First-Principles Based Modeling of Li-Metal/Solid-Electrolyte Interfaces in Application to Li-Batteries

Abstract

All solid-state batteries could store significantly higher energy compared to conventional lithium-ion batteries using liquid electrolytes, simultaneously highly increase the safety. They are promising for future wide applications, such as wearable device, phones and even electric cars. However, several critical issues (e.g. low conductivity of solid electrolyte, mechanical and chemical stabilities of interfaces etc.) need to be solved before commercialization of all solid-state batteries. The knowledge of the fundamental aspects of these issues would highly accelerate the process of searching and designing the advanced materials and structures for efficient and low cost all solid-state batteries. The interfacial interactions are complicate and difficult to characterize experimentally.

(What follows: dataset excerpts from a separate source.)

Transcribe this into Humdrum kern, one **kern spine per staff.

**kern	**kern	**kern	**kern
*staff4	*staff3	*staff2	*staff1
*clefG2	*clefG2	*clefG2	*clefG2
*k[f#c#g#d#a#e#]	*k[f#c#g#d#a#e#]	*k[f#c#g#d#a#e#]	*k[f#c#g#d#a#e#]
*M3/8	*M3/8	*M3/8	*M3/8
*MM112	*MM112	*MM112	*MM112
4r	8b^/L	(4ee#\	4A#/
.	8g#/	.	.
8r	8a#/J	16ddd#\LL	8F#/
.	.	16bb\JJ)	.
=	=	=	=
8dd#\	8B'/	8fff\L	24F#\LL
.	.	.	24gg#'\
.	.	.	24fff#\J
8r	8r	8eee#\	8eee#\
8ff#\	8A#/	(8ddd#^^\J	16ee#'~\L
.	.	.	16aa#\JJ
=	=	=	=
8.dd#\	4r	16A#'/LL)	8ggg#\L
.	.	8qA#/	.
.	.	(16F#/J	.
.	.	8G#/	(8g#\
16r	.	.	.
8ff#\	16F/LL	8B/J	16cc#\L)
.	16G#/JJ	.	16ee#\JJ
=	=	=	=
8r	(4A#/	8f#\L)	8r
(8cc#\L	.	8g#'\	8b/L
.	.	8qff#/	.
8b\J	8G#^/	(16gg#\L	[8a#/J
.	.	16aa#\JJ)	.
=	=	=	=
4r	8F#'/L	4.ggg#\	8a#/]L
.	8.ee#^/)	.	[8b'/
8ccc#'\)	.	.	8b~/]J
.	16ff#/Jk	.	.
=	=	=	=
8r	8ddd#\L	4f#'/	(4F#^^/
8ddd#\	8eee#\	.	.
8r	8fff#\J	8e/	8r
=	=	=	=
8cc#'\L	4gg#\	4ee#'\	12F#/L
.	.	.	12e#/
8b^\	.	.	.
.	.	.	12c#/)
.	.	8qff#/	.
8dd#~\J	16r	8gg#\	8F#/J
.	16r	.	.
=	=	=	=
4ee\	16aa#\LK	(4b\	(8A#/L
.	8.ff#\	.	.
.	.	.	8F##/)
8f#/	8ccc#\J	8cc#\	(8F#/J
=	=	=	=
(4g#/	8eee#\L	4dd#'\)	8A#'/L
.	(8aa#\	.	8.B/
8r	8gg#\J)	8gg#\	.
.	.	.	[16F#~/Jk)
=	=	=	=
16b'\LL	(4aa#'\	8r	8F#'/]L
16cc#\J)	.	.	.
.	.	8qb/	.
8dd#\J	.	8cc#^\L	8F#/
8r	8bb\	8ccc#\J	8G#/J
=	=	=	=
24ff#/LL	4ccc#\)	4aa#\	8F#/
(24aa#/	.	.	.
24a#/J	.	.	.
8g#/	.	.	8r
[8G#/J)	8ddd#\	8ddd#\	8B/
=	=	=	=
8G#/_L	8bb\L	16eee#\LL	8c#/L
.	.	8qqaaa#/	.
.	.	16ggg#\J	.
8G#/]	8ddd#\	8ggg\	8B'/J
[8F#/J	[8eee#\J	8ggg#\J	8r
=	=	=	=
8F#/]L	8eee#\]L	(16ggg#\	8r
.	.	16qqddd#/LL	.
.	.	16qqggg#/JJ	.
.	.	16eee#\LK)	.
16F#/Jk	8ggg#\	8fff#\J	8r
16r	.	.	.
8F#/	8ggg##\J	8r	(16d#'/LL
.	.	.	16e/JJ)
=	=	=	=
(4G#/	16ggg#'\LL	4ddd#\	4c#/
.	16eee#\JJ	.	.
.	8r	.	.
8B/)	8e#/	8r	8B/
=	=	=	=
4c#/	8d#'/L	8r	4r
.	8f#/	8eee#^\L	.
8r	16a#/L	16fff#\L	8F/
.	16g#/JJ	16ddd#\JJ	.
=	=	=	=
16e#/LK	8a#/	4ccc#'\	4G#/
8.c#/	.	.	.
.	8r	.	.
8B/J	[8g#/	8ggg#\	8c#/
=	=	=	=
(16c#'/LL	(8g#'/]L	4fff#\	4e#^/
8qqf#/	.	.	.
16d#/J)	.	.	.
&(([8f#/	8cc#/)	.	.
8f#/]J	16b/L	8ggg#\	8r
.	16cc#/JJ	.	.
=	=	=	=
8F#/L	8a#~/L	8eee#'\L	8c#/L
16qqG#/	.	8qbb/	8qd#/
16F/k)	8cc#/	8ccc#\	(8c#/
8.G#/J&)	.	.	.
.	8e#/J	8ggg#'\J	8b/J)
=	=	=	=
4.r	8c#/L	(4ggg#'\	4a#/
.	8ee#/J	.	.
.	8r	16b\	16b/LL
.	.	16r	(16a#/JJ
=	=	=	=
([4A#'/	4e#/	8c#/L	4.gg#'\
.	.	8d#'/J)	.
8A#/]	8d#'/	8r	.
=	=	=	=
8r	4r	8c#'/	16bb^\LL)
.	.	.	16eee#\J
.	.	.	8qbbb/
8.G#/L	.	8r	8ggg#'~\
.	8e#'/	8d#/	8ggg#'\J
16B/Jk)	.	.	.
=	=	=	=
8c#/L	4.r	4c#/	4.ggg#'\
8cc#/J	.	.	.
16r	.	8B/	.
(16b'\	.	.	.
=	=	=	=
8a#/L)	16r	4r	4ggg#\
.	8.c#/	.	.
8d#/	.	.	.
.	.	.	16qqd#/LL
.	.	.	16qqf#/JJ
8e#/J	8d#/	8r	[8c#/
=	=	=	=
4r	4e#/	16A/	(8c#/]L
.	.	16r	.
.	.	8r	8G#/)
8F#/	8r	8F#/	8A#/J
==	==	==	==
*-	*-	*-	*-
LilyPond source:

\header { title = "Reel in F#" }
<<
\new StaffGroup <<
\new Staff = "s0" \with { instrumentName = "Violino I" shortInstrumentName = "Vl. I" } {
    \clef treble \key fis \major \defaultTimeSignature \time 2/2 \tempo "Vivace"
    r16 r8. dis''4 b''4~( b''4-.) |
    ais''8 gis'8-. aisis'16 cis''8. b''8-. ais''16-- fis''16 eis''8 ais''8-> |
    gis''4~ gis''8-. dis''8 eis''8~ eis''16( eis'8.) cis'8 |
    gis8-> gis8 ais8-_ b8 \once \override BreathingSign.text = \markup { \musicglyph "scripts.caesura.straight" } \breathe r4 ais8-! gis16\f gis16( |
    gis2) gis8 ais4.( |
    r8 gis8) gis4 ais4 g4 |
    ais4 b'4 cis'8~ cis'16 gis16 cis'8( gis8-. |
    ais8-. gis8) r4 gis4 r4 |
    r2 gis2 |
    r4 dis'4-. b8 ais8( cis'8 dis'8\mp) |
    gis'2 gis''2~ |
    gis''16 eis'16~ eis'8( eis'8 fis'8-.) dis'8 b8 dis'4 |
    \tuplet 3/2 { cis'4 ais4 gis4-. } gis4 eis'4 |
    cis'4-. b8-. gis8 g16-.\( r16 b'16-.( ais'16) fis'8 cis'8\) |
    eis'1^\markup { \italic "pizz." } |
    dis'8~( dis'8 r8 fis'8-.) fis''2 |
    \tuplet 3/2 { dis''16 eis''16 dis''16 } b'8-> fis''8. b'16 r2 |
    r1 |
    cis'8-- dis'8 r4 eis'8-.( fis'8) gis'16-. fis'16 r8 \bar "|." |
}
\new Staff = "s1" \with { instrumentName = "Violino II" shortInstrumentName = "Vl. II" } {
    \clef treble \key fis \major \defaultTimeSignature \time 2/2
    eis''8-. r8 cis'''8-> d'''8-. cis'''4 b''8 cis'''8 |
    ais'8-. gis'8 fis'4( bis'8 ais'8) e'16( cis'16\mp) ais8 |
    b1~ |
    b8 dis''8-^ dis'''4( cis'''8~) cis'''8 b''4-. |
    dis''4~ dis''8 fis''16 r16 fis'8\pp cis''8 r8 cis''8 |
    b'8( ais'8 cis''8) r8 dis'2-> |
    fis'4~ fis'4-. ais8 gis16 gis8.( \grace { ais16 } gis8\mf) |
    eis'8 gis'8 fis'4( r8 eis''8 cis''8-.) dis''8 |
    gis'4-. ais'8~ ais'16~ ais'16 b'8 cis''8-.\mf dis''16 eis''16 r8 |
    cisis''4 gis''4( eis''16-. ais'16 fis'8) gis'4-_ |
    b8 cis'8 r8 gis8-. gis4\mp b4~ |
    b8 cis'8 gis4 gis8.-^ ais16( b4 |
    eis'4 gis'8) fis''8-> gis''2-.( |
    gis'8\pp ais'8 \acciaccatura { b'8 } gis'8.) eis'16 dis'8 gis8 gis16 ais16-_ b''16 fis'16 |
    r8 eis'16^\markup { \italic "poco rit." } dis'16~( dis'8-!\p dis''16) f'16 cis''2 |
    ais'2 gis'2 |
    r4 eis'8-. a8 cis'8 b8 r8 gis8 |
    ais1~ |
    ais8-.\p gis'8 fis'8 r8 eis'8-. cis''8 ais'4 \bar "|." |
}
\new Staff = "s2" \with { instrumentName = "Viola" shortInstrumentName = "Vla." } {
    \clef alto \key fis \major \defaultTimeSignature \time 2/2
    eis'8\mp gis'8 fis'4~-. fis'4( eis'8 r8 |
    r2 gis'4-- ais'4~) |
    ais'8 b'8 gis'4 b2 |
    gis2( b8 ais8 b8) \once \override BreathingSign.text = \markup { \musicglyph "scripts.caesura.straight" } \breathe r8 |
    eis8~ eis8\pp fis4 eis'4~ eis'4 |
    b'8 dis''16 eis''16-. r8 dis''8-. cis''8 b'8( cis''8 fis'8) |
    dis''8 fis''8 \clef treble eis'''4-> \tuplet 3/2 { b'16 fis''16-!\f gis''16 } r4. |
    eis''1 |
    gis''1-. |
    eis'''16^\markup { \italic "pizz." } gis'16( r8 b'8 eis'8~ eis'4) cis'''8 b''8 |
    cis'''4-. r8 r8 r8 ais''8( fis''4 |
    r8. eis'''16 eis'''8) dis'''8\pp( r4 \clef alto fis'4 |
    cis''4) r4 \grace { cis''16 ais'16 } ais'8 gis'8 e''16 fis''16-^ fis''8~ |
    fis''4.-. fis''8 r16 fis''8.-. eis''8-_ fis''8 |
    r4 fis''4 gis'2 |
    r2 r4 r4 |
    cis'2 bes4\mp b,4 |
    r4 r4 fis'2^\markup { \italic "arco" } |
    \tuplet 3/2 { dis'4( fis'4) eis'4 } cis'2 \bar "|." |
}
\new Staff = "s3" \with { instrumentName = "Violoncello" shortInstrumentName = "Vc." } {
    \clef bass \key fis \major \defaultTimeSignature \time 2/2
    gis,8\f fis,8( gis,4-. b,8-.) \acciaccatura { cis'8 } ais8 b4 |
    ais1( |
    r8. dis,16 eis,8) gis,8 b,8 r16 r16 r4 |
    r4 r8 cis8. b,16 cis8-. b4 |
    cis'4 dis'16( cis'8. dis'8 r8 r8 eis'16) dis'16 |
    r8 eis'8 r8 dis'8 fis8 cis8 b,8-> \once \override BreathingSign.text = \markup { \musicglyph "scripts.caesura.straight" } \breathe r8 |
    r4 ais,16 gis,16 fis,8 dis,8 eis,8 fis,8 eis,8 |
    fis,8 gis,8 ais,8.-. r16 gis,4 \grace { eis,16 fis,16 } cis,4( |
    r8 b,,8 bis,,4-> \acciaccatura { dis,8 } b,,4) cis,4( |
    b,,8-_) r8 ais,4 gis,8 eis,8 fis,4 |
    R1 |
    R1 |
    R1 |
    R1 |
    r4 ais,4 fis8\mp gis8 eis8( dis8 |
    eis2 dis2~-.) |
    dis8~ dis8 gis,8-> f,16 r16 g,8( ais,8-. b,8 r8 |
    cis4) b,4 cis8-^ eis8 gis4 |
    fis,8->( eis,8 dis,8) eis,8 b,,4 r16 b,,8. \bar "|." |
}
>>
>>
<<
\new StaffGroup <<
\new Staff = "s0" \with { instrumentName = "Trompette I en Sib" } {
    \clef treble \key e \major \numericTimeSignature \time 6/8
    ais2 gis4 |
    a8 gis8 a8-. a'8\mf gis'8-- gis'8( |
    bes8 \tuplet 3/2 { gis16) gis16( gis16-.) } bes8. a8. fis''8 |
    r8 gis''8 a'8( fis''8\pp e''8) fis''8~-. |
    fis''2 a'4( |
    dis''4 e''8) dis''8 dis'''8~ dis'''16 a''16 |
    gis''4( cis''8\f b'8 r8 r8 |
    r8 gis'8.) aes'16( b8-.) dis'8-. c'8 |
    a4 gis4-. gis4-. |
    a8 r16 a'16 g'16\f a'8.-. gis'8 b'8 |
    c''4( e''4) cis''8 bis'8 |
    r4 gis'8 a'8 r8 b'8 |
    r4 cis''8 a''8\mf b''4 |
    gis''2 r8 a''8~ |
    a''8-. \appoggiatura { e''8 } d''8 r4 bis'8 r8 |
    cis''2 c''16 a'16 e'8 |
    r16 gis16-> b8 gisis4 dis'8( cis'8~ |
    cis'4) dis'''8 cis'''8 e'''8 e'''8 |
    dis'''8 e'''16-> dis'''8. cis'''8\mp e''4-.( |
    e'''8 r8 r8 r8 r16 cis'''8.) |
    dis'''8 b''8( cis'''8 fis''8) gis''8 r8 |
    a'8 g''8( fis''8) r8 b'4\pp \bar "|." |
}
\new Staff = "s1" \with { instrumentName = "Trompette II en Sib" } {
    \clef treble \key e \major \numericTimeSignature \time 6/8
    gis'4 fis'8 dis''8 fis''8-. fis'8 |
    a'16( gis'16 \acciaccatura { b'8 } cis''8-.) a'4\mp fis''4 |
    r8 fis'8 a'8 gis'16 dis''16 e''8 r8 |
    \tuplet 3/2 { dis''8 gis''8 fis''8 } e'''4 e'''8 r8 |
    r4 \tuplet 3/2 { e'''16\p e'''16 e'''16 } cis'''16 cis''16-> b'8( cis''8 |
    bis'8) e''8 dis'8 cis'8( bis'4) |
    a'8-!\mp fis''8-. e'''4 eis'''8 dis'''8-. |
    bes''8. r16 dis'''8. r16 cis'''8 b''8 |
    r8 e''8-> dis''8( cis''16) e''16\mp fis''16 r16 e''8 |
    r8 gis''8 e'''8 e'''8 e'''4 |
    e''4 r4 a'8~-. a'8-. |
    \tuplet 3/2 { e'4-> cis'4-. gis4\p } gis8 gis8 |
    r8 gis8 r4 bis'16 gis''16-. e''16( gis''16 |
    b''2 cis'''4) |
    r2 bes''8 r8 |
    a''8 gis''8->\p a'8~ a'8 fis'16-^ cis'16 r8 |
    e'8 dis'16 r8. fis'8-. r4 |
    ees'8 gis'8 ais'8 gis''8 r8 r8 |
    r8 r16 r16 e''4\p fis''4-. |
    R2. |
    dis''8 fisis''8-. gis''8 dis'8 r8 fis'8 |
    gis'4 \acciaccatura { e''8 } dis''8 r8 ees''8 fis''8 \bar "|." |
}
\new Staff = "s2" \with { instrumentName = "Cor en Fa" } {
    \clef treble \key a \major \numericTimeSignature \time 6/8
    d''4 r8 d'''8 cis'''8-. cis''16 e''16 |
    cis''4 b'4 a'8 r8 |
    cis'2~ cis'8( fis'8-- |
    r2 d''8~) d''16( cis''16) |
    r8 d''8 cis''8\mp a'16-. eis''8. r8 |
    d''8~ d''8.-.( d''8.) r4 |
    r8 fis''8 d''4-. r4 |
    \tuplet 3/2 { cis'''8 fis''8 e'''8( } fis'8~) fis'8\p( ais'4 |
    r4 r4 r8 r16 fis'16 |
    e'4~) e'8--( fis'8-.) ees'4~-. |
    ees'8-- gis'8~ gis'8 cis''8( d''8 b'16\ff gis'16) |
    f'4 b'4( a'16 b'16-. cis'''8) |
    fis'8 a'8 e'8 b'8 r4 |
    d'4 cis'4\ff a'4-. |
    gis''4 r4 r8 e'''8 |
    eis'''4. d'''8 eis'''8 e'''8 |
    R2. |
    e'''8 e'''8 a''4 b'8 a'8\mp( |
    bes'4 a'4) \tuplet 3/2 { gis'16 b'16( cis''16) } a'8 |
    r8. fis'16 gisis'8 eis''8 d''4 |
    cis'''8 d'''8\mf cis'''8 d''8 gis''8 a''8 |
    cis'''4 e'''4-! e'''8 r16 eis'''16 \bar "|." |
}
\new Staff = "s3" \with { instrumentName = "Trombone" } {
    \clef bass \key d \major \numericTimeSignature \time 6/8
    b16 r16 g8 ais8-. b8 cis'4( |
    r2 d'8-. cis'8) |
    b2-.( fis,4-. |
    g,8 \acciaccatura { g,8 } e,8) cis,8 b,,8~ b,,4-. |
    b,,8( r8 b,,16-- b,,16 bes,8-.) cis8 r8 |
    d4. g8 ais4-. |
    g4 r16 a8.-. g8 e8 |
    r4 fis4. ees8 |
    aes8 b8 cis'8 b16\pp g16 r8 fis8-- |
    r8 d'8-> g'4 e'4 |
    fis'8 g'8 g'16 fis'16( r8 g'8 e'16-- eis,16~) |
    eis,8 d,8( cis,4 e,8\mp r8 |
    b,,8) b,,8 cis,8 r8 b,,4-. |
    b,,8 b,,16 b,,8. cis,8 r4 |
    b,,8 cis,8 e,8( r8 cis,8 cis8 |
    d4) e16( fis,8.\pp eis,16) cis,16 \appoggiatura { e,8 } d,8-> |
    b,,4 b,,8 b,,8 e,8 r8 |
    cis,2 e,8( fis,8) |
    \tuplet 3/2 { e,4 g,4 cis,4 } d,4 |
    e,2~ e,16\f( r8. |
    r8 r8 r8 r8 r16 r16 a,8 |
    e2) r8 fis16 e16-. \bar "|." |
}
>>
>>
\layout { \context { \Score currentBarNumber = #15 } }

There is insufficient understanding of the interface formation processes and factors affecting interfacial structures, charge transfer and ion transport, chemical and mechanical stability and degradation. We use first-principles based methods, such as QM and ReaxFF [1] reactive molecular dynamics (MD) to achieve better understanding of these problems. A family of sulfide ceramics, so-called Li-argyrodites, Li6PS5X (X = Cl, Br, I), shows high ionic conductivity (~7 · 10−3 S/cm at 298 K) [2] and might be considered as a possible candidate for solid electrolyte for Li-batteries. These materials can provide a balance of efficiency and price. We have built the Li6PS5Cl structure and Li/Li6PS5Cl interface and performed QM MD and ReaxFF MD simulations on this systems. The results of these simulations will be reported together with results obtained for some other interface systems of interest. Acknowledgements. This work was financially supported by Bosch Energy Research Network Grant No. 13.01.CC11.